THE PROBLEM: Count the lines in the data below that contain the string "chart", and reply with only that number.

RAW DATA:

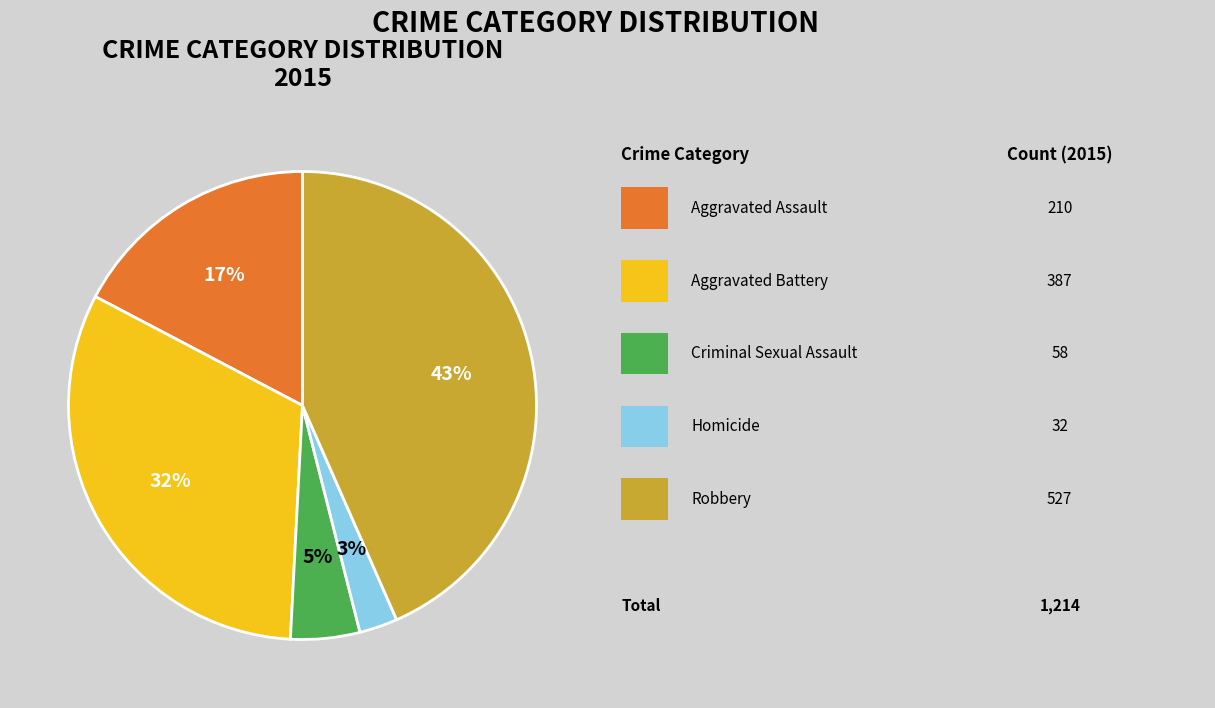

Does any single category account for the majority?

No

---

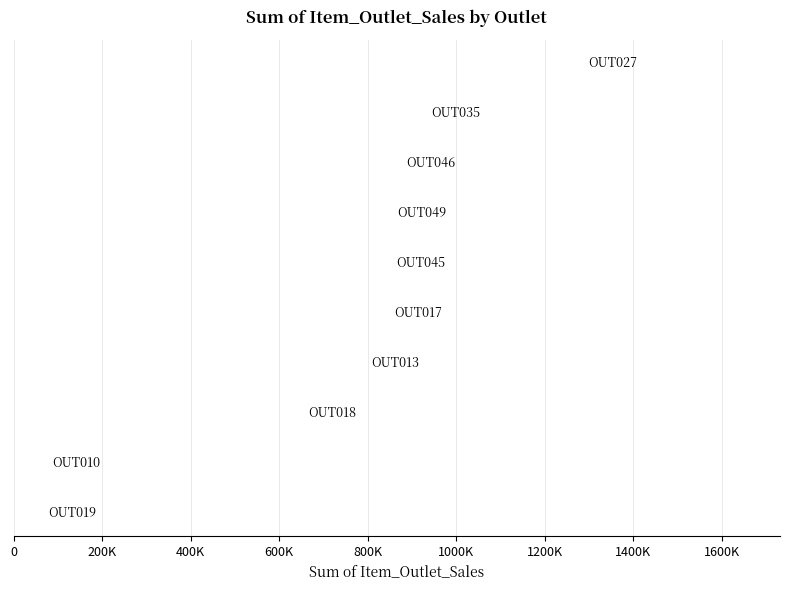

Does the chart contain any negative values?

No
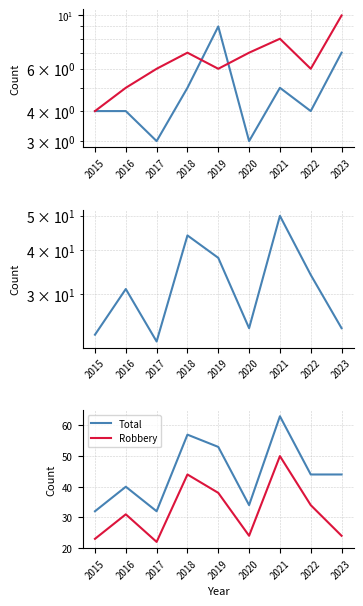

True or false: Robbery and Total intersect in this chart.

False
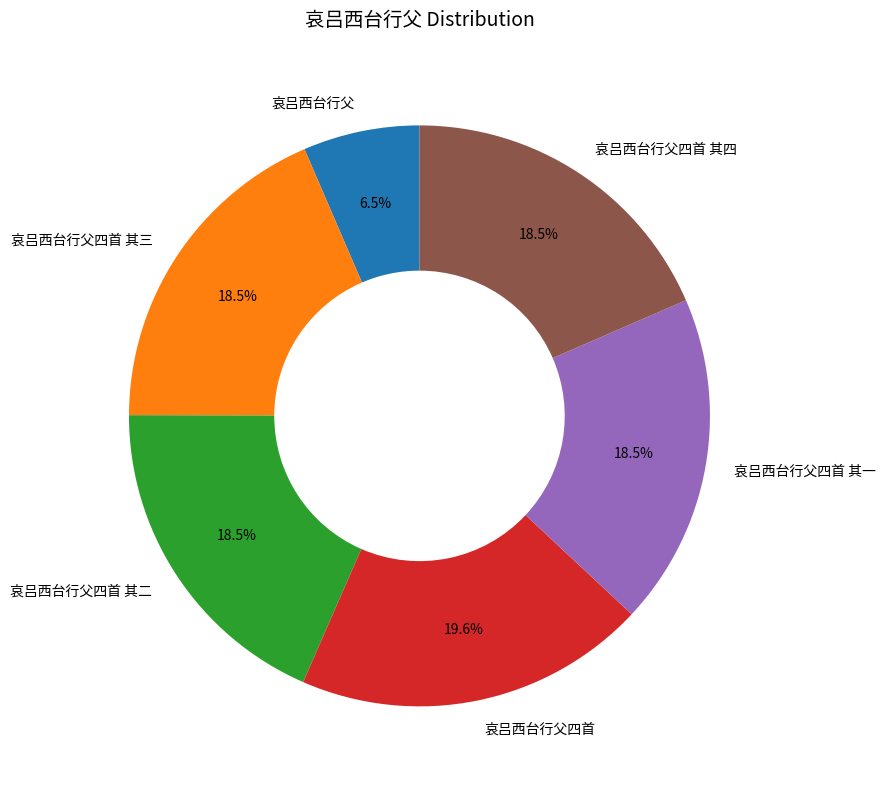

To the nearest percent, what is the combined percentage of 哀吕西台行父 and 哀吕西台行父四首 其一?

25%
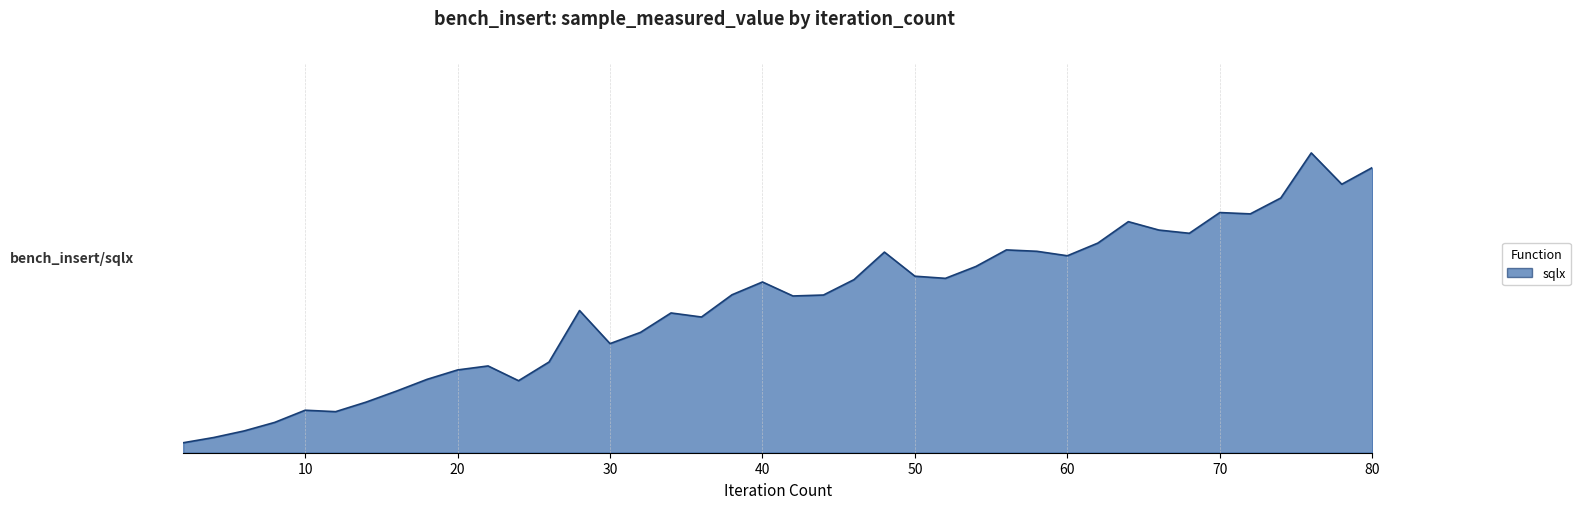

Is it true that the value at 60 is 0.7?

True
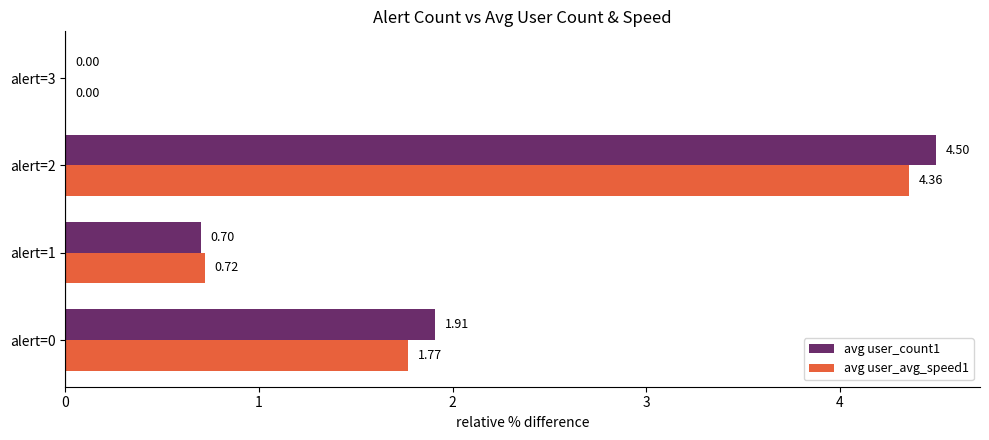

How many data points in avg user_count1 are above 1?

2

EXERCISE ANSWER: 2